In which things get political

The moderate independent who hates to ruffle feathers is about to get political. Please feel free to ignore/unfollow/unfriend me if you just can’t handle any more of this business. No hard feelings, I promise. I get it. We’ve all been traumatized by this election. But this feels like a watershed moment in our nation’s history, and I don’t want to look back on this moment and think, “I was silent when I could have spoken.” If we end up with a dictator, I would rather be on that person’s hit list than be complicit in the destruction of my country or of a single one of my fellow Americans’ lives. I’m not trying to change your mind. I just need to speak mine. Because despite what we heard last night, words matter. And silence kills.
I fully understand that neither candidate is perfect. I get it. I also think we’re being willfully naive if we demand from our candidates perfection of which we ourselves are incapable. I’m not 100% jazzed about any human being 100% of the time, myself included especially.
Hillary has issues. She’s not perfect. But she’s also been subjected to some of the most flagrant misinformation campaigning in the history of American politics. She is not perfect. She has done harm. But she has also done good.
Donald has not only admitted to but bragged about sexually assaulting women. If, like me, you are female, this is terrifying. A major political party is running a candidate who views women as objects for his personal amusement. This is NOT okay.
But it shouldn’t take an admission of sexual assault for us to be concerned. He has repeatedly denigrated almost every group of people in this nation: women, blacks, Muslims, disabled people, veterans, Latinos, even athletes.
Muslim does not equal terrorist. Mexican does not equal criminal. Disabled does not equal stupid. Female does not equal object. Athlete does not equal sex offender. Veteran does not equal weak.
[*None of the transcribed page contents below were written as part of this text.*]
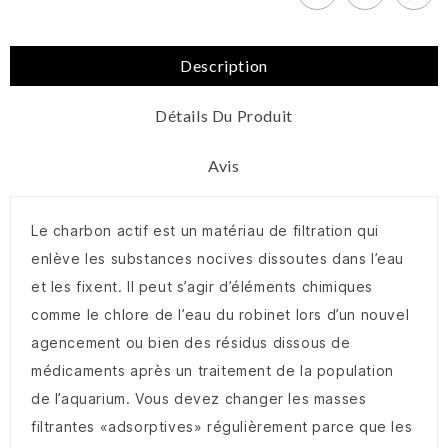
Description
Détails Du Produit
Avis
Le charbon actif est un matériau de filtration qui
enlève les substances nocives dissoutes dans l’eau
et les fixent. Il peut s’agir d’éléments chimiques
comme le chlore de l’eau du robinet lors d’un nouvel
agencement ou bien des résidus dissous de
médicaments après un traitement de la population
de l’aquarium. Vous devez changer les masses
filtrantes «adsorptives» régulièrement parce que les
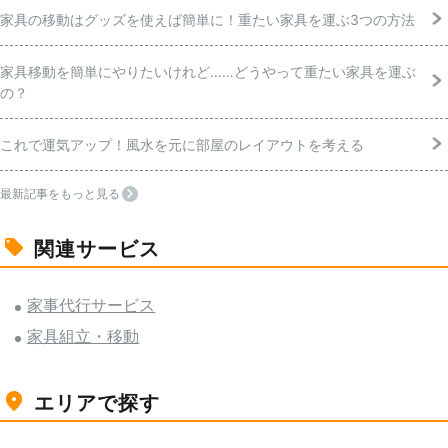
家具の移動はグッズを使えば簡単に！重たい家具を運ぶ3つの方法
家具移動を簡単にやりたいけれど……どうやって重たい家具を運ぶ
の？
これで運気アップ！風水を元に部屋のレイアウトを考える
最新記事をもっと見る
関連サービス
家事代行サービス
家具組立・移動
エリアで探す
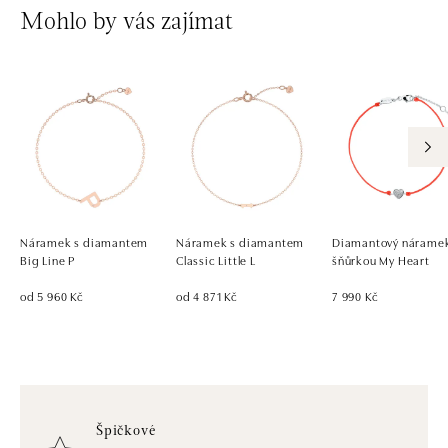
Mohlo by vás zajímat
Náramek s diamantem
Náramek s diamantem
Diamantový náramek
Big Line P
Classic Little L
šňůrkou My Heart
od 5 960 Kč
od 4 871 Kč
7 990 Kč
Špičkové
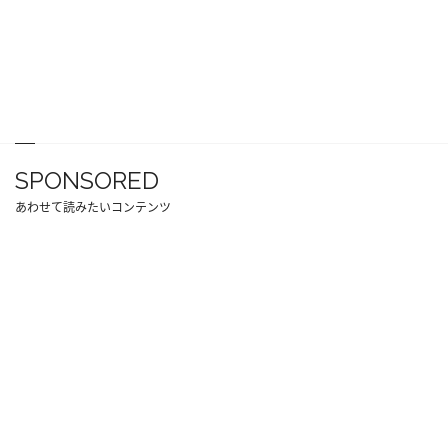
SPONSORED
あわせて読みたいコンテンツ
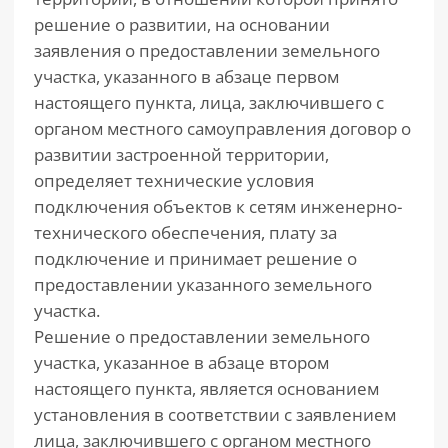
решение о развитии, на основании
заявления о предоставлении земельного
участка, указанного в абзаце первом
настоящего пункта, лица, заключившего с
органом местного самоуправления договор о
развитии застроенной территории,
определяет технические условия
подключения объектов к сетям инженерно-
технического обеспечения, плату за
подключение и принимает решение о
предоставлении указанного земельного
участка.
Решение о предоставлении земельного
участка, указанное в абзаце втором
настоящего пункта, является основанием
установления в соответствии с заявлением
лица, заключившего с органом местного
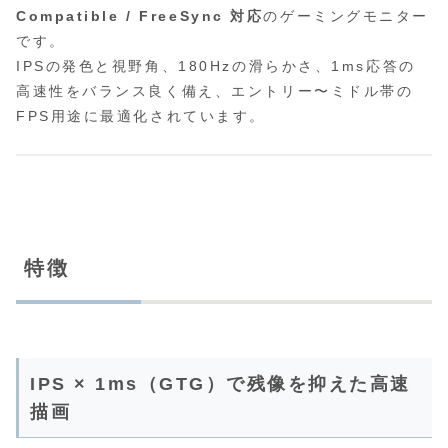
Compatible / FreeSync 対応
のゲーミングモニター
です。
IPSの発色と視野角、180Hzの滑らかさ、1ms応答の
高速性をバランス良く備え、エントリー〜ミドル帯の
FPS用途に最適化されています。
特徴
IPS × 1ms（GTG）で残像を抑えた高速
描画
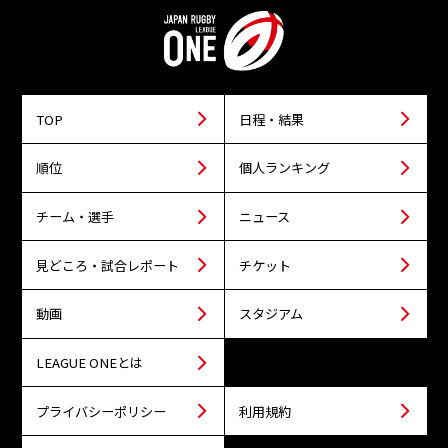
TOP
日程・結果
順位
個人ランキング
チーム・選手
ニュース
見どころ・試合レポート
チケット
動画
スタジアム
LEAGUE ONEとは
プライバシーポリシー
利用規約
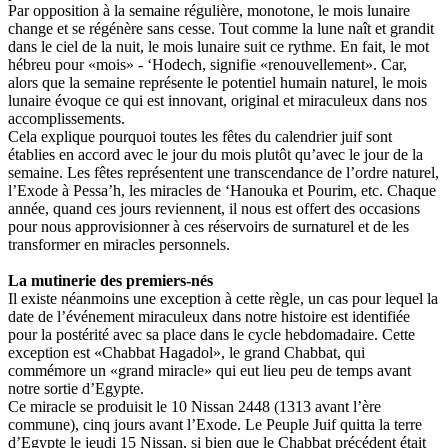
Par opposition à la semaine régulière, monotone, le mois lunaire
change et se régénère sans cesse. Tout comme la lune naît et grandit
dans le ciel de la nuit, le mois lunaire suit ce rythme. En fait, le mot
hébreu pour «mois» - ‘Hodech, signifie «renouvellement». Car,
alors que la semaine représente le potentiel humain naturel, le mois
lunaire évoque ce qui est innovant, original et miraculeux dans nos
accomplissements.
Cela explique pourquoi toutes les fêtes du calendrier juif sont
établies en accord avec le jour du mois plutôt qu’avec le jour de la
semaine. Les fêtes représentent une transcendance de l’ordre naturel,
l’Exode à Pessa’h, les miracles de ‘Hanouka et Pourim, etc. Chaque
année, quand ces jours reviennent, il nous est offert des occasions
pour nous approvisionner à ces réservoirs de surnaturel et de les
transformer en miracles personnels.
La mutinerie des premiers-nés
Il existe néanmoins une exception à cette règle, un cas pour lequel la
date de l’événement miraculeux dans notre histoire est identifiée
pour la postérité avec sa place dans le cycle hebdomadaire. Cette
exception est «Chabbat Hagadol», le grand Chabbat, qui
commémore un «grand miracle» qui eut lieu peu de temps avant
notre sortie d’Egypte.
Ce miracle se produisit le 10 Nissan 2448 (1313 avant l’ère
commune), cinq jours avant l’Exode. Le Peuple Juif quitta la terre
d’Egypte le jeudi 15 Nissan, si bien que le Chabbat précédent était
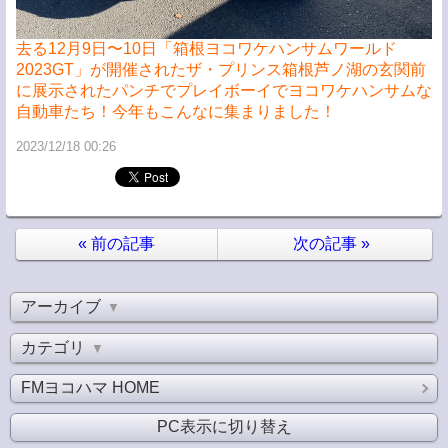
去る12月9日〜10日「箱根ヨコワケハンサムワールド
2023GT」が開催されたザ・プリンス箱根芦ノ湖の玄関前
に展示されたパンチでプレイボーイでヨコワケハンサムな
自動車たち！今年もこんなに集まりました！
2023/12/18 00:26
«
前の記事
次の記事
»
アーカイブ
▼
カテゴリ
▼
FMヨコハマ HOME
PC表示に切り替え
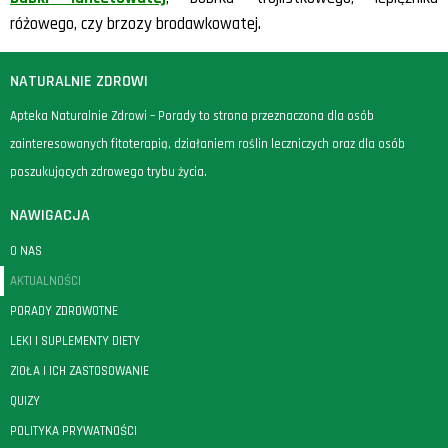
różowego, czy brzozy brodawkowatej.
NATURALNIE ZDROWI
Apteka Naturalnie Zdrowi – Porady to strona przeznaczona dla osób
zainteresowanych fitoterapią, działaniem roślin leczniczych oraz dla osób
poszukujących zdrowego trybu życia.
NAWIGACJA
O NAS
AKTUALNOŚCI
PORADY ZDROWOTNE
LEKI I SUPLEMENTY DIETY
ZIOŁA I ICH ZASTOSOWANIE
QUIZY
POLITYKA PRYWATNOŚCI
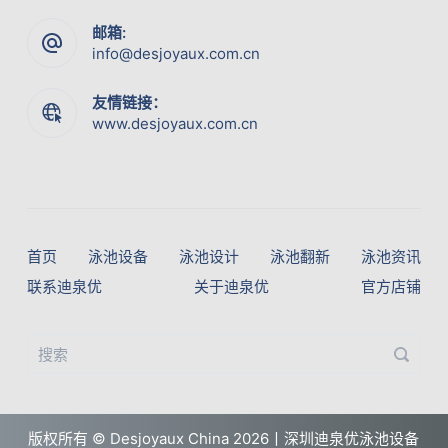
邮箱:
info@desjoyaux.com.cn
友情链接：
www.desjoyaux.com.cn
首页
泳池设备
泳池设计
泳池翻新
泳池资讯
联系迪泉优
关于迪泉优
官方店铺
版权所有 ©
Desjoyaux China
2026丨深圳迪泉优泳池设备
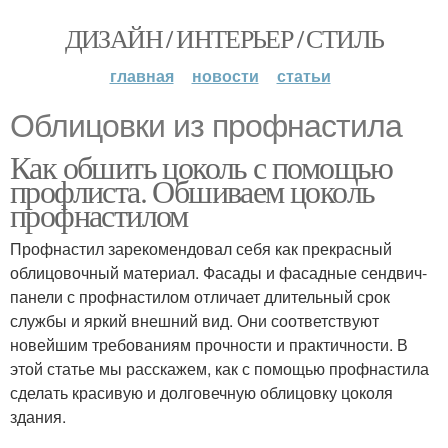
ДИЗАЙН / ИНТЕРЬЕР / СТИЛЬ
главная
новости
статьи
Облицовки из профнастила
Как обшить цоколь с помощью
профлиста. Обшиваем цоколь
профнастилом
Профнастил зарекомендовал себя как прекрасный
облицовочный материал. Фасады и фасадные сендвич-
панели с профнастилом отличает длительный срок
службы и яркий внешний вид. Они соответствуют
новейшим требованиям прочности и практичности. В
этой статье мы расскажем, как с помощью профнастила
сделать красивую и долговечную облицовку цоколя
здания.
Last night, he said that words don’t matter.
BUT THEY MATTER.
Imagine if they didn’t. Imagine if they meant nothing, if you could not count on anything you ever said being heard or understood. Imagine if you had to go through life without a voice. He said words don’t matter, but he needed words in order to say this.
Yes, Hillary is problematic. So is everyone. So am I. So are you. But Donald has passed problematic. He has dismissed his running mate’s views and, in front of the nation, promised to throw his opponent in jail. This is not how you make America great again. This is how you make America a dictatorship.
As for making America great again, that is the most unpatriotic campaign slogan I have ever heard. America IS great. America is also problematic, like its people, but it is great. It is great precisely because it is a place where people can speak their minds in front of a nation and not be persecuted, because it is a place where we do not throw people in jail because they are our political enemies.
I understand that people want to vote third party in order to vote their consciences. But this is a luxury that comes with privilege. A third party candidate will not win this election (and believe me, as a moderate independent, I would love to have viable third-party options). Either Donald or Hillary will become president, and when that happens, real people will really be affected. Real people like Latino kids who are terrified their families will be torn apart because they’ve heard Donald on TV telling them they’re criminals. Real people like combat veterans who hear him telling them that they’re weak because they laid down their lives for their nation. Real people like the nearly ten million women who shared their stories of sexual assault in the 24 hours after Donald passed off his predatory behavior as “locker room talk.” Real people like the Indigenous defenders of Standing Rock who are protecting the water of a nation built on their blood and bones.
One of these two people will become president. One of these two will shape the fate of a nation of gorgeously diverse human beings for the next four years. I would love to vote for the environment, for civil liberty, for reasonable government and taxation. I would love to feel squeaky-clean about my vote. But when I weigh my own conscience against the lives of my fellow Americans, keeping my own conscience clear starts to feel really petty.
I expect that by saying this, I’m opening myself up to accusations of having drunk the liberal Kool-Aid, or the conservative Kool-Aid, or the Two-Party Kool-Aid. I’ve tried to educate myself about the two candidates using the tools and information at my disposal. I’ve considered Donald’s appeal to the millions of Americans who are justifiably fed up with the system. Many of them have truly gotten a raw deal. I’ve dug for dirt on Hillary that’s truly appalling (and it’s not the stuff her most rabid detractors are shouting about, either–it’s real).
I am not a Democrat. I am not a Republican. I am not a liberal or conservative. But I am an American. I love liberty and opportunity, but I don’t want them for myself if it means denying them to anyone else. I believe my vote matters. And I know that it affects other people.
I’m not trying to convince you. I think at this point we’re all dug in pretty deep. I need to say these things for myself, to know that if we do end up with a president who starts deporting all the brown people, who thinks women are consumable goods to be used and discarded by wealthy men, who has a history of cheating hardworking people out of their earned pay, who insults our nation’s defenders when he himself was unwilling to serve, who threatens those who dare to stand against him, who does not understand how our democracy works or why it matters–if these things happen, I need to know that I was not silent.